DATA:
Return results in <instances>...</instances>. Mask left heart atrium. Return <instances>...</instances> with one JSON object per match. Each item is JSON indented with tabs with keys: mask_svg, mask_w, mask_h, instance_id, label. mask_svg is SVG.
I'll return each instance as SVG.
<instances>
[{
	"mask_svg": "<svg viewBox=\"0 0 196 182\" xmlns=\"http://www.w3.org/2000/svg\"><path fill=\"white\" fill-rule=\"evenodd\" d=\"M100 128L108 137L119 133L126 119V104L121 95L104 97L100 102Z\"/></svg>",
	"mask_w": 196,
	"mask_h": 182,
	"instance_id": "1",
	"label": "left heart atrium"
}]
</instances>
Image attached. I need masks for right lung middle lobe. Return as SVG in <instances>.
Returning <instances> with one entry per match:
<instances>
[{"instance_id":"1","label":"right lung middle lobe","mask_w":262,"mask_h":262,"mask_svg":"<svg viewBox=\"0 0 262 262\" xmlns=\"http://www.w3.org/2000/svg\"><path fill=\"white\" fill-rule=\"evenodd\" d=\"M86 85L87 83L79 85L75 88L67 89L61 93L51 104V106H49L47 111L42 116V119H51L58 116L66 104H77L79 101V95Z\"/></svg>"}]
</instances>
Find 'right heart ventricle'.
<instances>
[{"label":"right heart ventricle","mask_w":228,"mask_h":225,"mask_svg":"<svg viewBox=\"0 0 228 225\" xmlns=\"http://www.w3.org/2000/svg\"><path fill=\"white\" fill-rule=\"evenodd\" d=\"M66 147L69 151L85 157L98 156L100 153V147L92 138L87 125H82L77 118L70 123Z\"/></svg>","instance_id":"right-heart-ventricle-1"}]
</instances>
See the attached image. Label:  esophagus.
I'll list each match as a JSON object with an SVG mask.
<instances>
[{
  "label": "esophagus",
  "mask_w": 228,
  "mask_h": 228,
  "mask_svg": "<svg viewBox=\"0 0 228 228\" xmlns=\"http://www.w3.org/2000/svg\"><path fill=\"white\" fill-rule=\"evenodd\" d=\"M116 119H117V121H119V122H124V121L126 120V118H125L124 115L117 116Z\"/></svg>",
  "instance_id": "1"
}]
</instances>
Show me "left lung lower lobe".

YOUR GOAL: Format all of the material above as a numbered list with one line per item, and skip any blank lines.

RESPONSE TO THE EXERCISE:
1. Return results in <instances>...</instances>. Mask left heart atrium. Return <instances>...</instances> with one JSON object per match. Each item is JSON indented with tabs with keys: mask_svg, mask_w, mask_h, instance_id, label. mask_svg is SVG.
2. I'll return each instance as SVG.
3. <instances>
4. [{
5. 	"mask_svg": "<svg viewBox=\"0 0 196 182\" xmlns=\"http://www.w3.org/2000/svg\"><path fill=\"white\" fill-rule=\"evenodd\" d=\"M100 128L108 137L119 133L126 119V104L121 95L104 97L100 102Z\"/></svg>",
6. 	"mask_w": 196,
7. 	"mask_h": 182,
8. 	"instance_id": "1",
9. 	"label": "left heart atrium"
10. }]
11. </instances>
12. Image attached. I need masks for right lung middle lobe. Return as SVG in <instances>.
13. Returning <instances> with one entry per match:
14. <instances>
15. [{"instance_id":"1","label":"right lung middle lobe","mask_w":262,"mask_h":262,"mask_svg":"<svg viewBox=\"0 0 262 262\" xmlns=\"http://www.w3.org/2000/svg\"><path fill=\"white\" fill-rule=\"evenodd\" d=\"M86 85L87 83L79 85L75 88L67 89L61 93L51 104V106H49L47 111L42 116V119H51L58 116L66 104H77L79 101V95Z\"/></svg>"}]
16. </instances>
17. Find 'right heart ventricle'.
18. <instances>
19. [{"label":"right heart ventricle","mask_w":228,"mask_h":225,"mask_svg":"<svg viewBox=\"0 0 228 225\" xmlns=\"http://www.w3.org/2000/svg\"><path fill=\"white\" fill-rule=\"evenodd\" d=\"M66 147L69 151L85 157L98 156L100 153V147L92 138L87 125H82L77 118L70 123Z\"/></svg>","instance_id":"right-heart-ventricle-1"}]
20. </instances>
21. See the attached image. Label:  esophagus.
22. I'll list each match as a JSON object with an SVG mask.
23. <instances>
24. [{
25.   "label": "esophagus",
26.   "mask_w": 228,
27.   "mask_h": 228,
28.   "mask_svg": "<svg viewBox=\"0 0 228 228\" xmlns=\"http://www.w3.org/2000/svg\"><path fill=\"white\" fill-rule=\"evenodd\" d=\"M116 119H117V121H119V122H124V121L126 120V118H125L124 115L117 116Z\"/></svg>",
29.   "instance_id": "1"
30. }]
31. </instances>
32. Show me "left lung lower lobe".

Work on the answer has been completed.